Signs Your Partner Is Keeping Money Secrets From You
Relationships are great when you are finally in one where you feel comfortable. You found just the person who resonates the most with your own personality and things seem like they can’t get any better. One question people fail to consider is this: “is my chosen partner financially savvy like I am?”
How sure are you that each person’s respective income is used to the benefit of both of you? Here are a couple of signs your partner may be keeping money-related secrets from you:
1. Secretive About Where It Goes
Have you found a stray receipt from your corner store or one for a fast food meal you were not privy to? Perhaps when you found the receipt, your partner became more hostile than the issue called for.
“When couples have difficulty with money,” says Dr. Tina B. Tessina, Ph.D., “it can lead to financial infidelity – out–of–control spending, lying, and hiding finances – which can destroy the relationship. People lie about money to avoid an argument or being criticized. It’s a short-term solution, hoping that it will not come up, but when it does, you’ve added betrayal to the financial issue. Also, the spender can get more out of control if he or she feels criticized and disapproved of by the saver. Sometimes, one partner will criticize the other for one kind of spending (say eating out a lot, or buying computer components) while equally overspending in a different way (say, for clothes or household goods).”
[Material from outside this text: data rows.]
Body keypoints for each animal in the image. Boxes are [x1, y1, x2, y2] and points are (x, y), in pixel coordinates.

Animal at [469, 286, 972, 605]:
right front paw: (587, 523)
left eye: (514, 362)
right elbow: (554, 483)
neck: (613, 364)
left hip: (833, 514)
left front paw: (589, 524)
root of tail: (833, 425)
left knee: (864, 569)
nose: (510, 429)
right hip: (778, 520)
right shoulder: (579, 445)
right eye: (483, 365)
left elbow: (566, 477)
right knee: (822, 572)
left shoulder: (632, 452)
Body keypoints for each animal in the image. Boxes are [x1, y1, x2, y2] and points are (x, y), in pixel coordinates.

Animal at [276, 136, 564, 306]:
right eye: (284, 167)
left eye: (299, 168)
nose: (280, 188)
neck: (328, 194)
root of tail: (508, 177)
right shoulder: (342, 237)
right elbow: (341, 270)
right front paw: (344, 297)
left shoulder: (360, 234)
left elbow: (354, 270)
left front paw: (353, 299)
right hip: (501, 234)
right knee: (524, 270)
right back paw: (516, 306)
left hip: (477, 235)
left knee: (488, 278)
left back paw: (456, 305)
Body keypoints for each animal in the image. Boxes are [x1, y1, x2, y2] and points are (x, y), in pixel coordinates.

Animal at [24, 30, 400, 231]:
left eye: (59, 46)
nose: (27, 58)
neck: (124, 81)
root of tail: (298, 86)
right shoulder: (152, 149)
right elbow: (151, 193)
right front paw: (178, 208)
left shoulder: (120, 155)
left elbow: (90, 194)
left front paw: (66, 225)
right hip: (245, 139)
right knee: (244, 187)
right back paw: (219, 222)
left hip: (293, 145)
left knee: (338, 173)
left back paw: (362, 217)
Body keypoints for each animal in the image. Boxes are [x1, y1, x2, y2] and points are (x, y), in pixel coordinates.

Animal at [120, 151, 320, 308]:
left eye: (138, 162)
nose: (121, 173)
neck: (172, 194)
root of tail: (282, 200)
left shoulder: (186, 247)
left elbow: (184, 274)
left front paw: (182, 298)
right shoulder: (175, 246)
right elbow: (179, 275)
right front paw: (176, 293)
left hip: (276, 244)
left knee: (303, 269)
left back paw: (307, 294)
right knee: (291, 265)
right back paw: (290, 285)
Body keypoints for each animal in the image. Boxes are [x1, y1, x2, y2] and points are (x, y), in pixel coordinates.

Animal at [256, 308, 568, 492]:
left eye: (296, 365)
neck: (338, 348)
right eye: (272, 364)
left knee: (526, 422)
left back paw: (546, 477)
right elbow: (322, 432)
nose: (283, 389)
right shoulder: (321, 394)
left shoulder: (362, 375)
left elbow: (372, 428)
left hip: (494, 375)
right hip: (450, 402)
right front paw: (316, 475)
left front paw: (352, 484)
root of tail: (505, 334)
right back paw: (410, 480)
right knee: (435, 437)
2. They Hide Their Debt from You
Before my wife and I got married, we each had our own respective debt thanks to student loans. In that case, though, we had the benefit of knowing beforehand but other couples may not be so lucky.
“If your partner makes a commitment to you and didn’t let you know in advance about his or her money troubles, it’s a big problem,” says Dr. Tessina. “Not only the debt itself (which is a big enough problem), but also the fact that he or she’s either in denial or already hiding problems from you. These problems might be solved, but you two need both debt counseling and relationship counseling to find out if you can save your marriage.”
3. They Have a Credit Card Addiction
My mother actually became addicted to the deals that came with store-specific credit cards, eventually resulting in more debt than she was able to handle. Before the debt truly hit her, she had not considered the possibility.
“If the debt is due to overspending on credit cards, lack of willingness to earn enough money, addiction, or some other irresponsibility,” says Dr. Tessina, “you may have fallen in love with an out–of–control child who needs to grow up if your relationship is to work.”
Eventually, things went in my parents’ favor, but credit card addiction is something to watch.
4. They Can’t Stick To a Budget
One of the best ways for anyone to manage money is by creating a budget and sticking to it.
“Another warning sign to look out for is, when discussing budget and finances, you discover that your partner does not have a clear knowledge of their own budget or is not willing to talk about it with you,” says Zoe Coetzee, in-house relationship psychologist at the dating site EliteSingles.
Until I met my wife, sticking to a budget wasn’t something I always thought about. Thanks to knowledge her mother passed on, I keep an eye on my spending.
“Supporting each other while building a budget could help you reach your financial goals, faster, and can even bring you closer together,” tells Brianna McGurran, a personal finance expert at NerdWallet.
5. They Don’t Pay Their Bills On Time
If you live in separate spaces, you might have caught a bill or two with a past due notice. Living together, however, is a different story and you might be able to help them keep up.
“If you live together and have joint expenses like rent and utility bills, consider contributing to those costs proportionally to your income,” says McGurran. “That’s a fair way to make sure one isn’t contributing unduly to expenses. Say your rent is $2,000 a month and one partner makes $40,000 while the other makes $70,000. Together, you earn $110,000, and the higher earner makes 64 percent of the total. So that person will pay 54 percent of the rent, or $1,280. The lower earner will pay $720.”
Remember communication is key. Discuss your finances with your partner to avoid the potential damage financial secrets may cause.